Все это было сейчас, в сетях утра, сквозь которые он смотрел на безбрежную воду и ее утренний блеск, на корабль, плывущий под тенью подвесного моста, все это было позади. Только бегун с выпученными глазами, сумасшедший утренний джоггер со вздувшимися венами и пульсирующем сердцем на висках, пыхтя, проследовал мимо, как будто по ошибке откололся от этой ночной массы и забрел в неизвестные края, по которым теперь бежит бессмысленно и бесцельно, в поисках дороги назад, в стадо, в рой, в кодлу, туда, где покоится праматерь, своим невидимым присутствием удерживая вместе все части этого гигантского, подвижного, копошащегося организма.
Он позвонил своему другу врачу. Нужна операция, хотя бы частично приостановить эту штуку. Хотя бы частично приостановить. Этой штукой был рак, который пожирал материнский организм. Штука была уничтожителем живых клеток. Теперь штука гуляет по внутренностям и по сильно воспаленным наружным кожным покровам в поисках части тела, которую непременно будет атаковать.
Приехал Фред. Обратился с просьбой: не уступит ли Грегор ему квартиру. Им с Мэг негде встречаться. Он бы попросил его полистать еще несколько страниц в библиотеке. Вот список. Или пойти в кино.
Из спальни высунулась взъерошенная голова Сэма.
Надеюсь, — заметил Фред, — Мэг переносит котов. Об этом я ее еще никогда не спрашивал.
Глава тридцатая
МЕЛАНХОЛИЯ ПРОФЕССОРА БЛАУМАННА
От постоянной ходьбы по тротуару болели не только ноги, но все тело. Бедренная кость врезалась в нежное нутро, тупая кость давила куда-то в направлении кишок, наверх, в мягкие части тела, в кишечник, справа в область печени и желчи, слева же… он не смог точно определить, куда слева. Теперь ни о чем, кроме постели, он думать не мог. Даже если эта парочка в спальне. Он может лечь в гостиной на диване. Может включить телевизор, чтобы его присутствие их не беспокоило, может разговаривать с кошками.
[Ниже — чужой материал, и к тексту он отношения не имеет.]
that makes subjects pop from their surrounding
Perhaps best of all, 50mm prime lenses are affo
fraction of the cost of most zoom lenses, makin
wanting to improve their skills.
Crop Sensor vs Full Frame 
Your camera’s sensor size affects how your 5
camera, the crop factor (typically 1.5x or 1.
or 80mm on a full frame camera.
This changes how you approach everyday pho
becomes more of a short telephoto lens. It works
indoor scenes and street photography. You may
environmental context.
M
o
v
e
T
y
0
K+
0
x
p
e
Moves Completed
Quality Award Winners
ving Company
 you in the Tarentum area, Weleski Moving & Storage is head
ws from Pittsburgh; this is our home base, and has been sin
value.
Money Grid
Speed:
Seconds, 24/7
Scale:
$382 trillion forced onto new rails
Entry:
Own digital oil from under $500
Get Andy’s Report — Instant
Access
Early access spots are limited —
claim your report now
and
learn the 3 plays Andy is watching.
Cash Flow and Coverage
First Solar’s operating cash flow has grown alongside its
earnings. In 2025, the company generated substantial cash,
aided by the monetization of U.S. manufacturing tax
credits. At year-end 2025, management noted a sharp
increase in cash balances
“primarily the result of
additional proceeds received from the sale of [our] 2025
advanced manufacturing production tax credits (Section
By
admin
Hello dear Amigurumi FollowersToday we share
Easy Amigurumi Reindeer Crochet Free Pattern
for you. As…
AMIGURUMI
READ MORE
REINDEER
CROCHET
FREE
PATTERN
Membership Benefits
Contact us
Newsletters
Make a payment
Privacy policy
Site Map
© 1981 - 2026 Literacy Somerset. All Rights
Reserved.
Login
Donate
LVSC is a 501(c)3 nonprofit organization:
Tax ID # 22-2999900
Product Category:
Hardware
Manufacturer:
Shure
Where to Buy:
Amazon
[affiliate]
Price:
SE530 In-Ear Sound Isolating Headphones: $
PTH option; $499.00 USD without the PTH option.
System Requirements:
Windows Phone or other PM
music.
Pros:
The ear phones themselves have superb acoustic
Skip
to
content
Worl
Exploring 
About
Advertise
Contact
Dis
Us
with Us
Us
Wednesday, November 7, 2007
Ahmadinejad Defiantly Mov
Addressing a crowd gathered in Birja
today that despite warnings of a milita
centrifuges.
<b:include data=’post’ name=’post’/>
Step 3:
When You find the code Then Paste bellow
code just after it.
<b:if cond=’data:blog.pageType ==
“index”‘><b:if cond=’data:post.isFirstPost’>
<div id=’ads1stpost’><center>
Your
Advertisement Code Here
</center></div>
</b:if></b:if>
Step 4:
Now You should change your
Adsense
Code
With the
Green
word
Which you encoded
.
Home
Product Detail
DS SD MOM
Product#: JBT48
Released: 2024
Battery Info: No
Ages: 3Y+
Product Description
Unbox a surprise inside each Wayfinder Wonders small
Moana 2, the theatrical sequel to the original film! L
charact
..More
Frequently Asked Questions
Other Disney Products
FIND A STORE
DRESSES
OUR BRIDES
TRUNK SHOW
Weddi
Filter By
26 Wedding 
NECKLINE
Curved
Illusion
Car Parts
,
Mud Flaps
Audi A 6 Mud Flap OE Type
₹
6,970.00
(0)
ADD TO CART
Больше он был не в силах удерживаться от мыслей об отдыхе. Даже их стоны, если нужно, как-нибудь сможет перенести; только бы лечь, отдохнуть.
Все-таки, не без чувства неловкости он нажал на звонок. Разве это вежливо? Настырно? За дверью стояла тишина. Он сунул ключ в замочную скважину — заперто. Вернулся к привратницкой и сел на край длинной скамьи, где беспечно покашливали отставные музыканты. Возможно, ему все равно пришлось бы пойти посмотреть очередной фильм. При мысли о еще одном фильме в глазах потемнело от злости. В конце концов, он платит арендную плату и убирает кошачьи нечистоты. Чтобы потом ему было позволено сидеть в кино или на краю скамейки рядом со старыми музыкантами. Тогда, как Ирэн, тогда, как Анна… Пока Фред Блауманн и его студентка валяются на диване, где сейчас он мог бы отдыхать, будь эта парочка хотя бы немного тактичнее, они валялись бы в спальне. Теперь его начали бесить вещи, в которых он был не совсем уверен. Почему они валяются на его диване? Разве нельзя было пойти в спальню и закрыть за собой дверь? И, конечно, они опять не вытряхнут пепельницы. Недокуренные окурки невыносимо воняют. И почему бегун, джоггер Фред Блауманн так невыносимо дымит? В то время как его жена меряет шагами просторный номер отеля «Эдисон».